Bien sûr, le rédacteur attend de son client qu’il donne une feuille de route, ou au minimum une direction. Le rédacteur sait que si le client n’arrive pas à dire ce qu’il attend, il risque d’être insatisfait du résultat. Donc, à moins de très, très bien le connaître, le rédacteur préfère obtenir des informations sur le lectorat, les préférences du client concernant le fond, la forme, le ton, les mots clefs, bref, un cahier des charges sérieux et cohérent.
Sur les plateformes, clients et rédacteurs ne se connaissent pas, ils sont désignés par des codes et ne peuvent pas échanger de vive voix. Alors, à la place d’un échange entre le rédacteur et sont client, il y a des consignes qui se résument parfois à trois mots. Les petits entrepreneurs n’ont en général aucune idée de ce qu’ils veulent ou de ce qu’ils leur faut. Là, donc intervient le savoir-faire du rédacteur pour conseiller et servir son client.
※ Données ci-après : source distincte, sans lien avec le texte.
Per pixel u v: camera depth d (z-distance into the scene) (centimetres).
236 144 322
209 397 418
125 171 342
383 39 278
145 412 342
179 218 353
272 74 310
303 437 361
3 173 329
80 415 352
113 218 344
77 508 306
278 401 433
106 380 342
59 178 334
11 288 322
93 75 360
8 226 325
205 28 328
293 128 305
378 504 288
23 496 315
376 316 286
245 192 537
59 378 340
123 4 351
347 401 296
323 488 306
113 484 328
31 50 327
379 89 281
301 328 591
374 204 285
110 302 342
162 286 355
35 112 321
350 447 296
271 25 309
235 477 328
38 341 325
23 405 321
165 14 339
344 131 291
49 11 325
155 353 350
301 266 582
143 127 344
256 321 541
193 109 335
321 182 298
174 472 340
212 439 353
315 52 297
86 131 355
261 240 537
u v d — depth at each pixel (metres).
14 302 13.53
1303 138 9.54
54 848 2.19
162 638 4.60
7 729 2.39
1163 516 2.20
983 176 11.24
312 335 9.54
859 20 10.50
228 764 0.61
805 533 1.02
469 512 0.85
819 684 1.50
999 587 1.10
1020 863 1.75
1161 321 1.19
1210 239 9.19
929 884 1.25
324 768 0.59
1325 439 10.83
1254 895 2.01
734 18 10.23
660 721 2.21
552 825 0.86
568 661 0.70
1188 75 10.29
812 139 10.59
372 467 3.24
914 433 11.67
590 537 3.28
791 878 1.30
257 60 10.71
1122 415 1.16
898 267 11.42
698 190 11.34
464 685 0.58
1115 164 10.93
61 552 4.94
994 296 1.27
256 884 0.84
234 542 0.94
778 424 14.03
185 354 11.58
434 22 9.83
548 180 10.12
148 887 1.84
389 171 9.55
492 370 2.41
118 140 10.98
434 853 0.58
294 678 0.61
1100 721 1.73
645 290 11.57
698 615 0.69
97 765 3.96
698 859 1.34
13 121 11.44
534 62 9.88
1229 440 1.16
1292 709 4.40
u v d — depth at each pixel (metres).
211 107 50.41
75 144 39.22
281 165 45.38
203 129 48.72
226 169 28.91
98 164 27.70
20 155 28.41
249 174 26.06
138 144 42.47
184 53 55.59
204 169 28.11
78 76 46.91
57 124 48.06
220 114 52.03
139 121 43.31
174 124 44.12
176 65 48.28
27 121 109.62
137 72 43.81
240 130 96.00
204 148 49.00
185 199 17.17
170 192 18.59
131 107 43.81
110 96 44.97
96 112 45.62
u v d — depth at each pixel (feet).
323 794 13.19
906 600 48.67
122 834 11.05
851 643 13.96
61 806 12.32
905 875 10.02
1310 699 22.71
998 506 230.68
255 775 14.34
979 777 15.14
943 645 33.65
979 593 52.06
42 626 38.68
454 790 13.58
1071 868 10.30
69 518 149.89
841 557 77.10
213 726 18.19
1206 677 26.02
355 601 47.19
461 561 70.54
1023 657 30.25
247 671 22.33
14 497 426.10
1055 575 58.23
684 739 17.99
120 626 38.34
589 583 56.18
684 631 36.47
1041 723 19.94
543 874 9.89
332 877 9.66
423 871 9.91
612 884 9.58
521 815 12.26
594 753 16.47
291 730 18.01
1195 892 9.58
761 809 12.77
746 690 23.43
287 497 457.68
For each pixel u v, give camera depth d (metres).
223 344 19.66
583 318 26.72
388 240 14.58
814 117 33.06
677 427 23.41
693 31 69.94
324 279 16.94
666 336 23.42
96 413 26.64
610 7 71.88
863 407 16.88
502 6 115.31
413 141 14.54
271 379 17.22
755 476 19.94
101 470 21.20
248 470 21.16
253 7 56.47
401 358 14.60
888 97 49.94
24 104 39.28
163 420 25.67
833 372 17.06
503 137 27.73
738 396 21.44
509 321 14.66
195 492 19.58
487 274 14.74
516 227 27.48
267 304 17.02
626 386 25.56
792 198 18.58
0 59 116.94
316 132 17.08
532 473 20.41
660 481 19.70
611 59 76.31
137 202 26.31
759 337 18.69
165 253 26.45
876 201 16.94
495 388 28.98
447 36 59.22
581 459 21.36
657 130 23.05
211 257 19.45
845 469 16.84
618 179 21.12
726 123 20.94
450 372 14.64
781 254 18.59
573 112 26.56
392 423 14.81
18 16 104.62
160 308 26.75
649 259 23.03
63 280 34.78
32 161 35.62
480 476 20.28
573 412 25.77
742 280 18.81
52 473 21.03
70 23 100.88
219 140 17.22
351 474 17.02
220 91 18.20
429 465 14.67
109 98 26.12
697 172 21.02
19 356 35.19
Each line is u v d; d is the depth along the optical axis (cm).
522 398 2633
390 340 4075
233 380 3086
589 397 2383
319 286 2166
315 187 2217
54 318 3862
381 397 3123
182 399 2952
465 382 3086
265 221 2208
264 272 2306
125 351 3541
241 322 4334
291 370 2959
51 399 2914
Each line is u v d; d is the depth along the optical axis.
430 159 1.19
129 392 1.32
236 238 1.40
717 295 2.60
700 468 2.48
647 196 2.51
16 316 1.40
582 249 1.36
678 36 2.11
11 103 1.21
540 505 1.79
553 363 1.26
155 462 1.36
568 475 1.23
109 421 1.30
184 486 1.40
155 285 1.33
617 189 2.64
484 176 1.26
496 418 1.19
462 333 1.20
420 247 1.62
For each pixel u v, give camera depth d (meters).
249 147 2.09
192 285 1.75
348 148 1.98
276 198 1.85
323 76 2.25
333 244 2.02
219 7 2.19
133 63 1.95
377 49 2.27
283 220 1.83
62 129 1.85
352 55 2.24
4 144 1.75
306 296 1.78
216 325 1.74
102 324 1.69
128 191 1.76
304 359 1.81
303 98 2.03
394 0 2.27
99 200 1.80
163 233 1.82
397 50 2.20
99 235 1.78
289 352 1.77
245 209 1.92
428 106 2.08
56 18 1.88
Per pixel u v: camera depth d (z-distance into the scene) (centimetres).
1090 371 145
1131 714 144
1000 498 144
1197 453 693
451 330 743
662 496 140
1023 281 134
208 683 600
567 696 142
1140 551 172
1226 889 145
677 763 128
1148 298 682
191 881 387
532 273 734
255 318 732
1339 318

Les consignes des paragraphes suivants proviennent d’agences de communication qui empochent les budgets des grandes marques, y compris de marques du luxe, pour sous-traiter le travail à bas coût.
Exemple : consignes aux rédacteurs amateurs.
Ligne éditoriale :
• La réponse à la question doit se trouver dans le premier paragraphe
• Le langage courant doit donc être privilégié (pas de jargon, pas de terme technique non expliqué, pas de langage soutenu, châtié ou trop familier, pas de langage SMS…).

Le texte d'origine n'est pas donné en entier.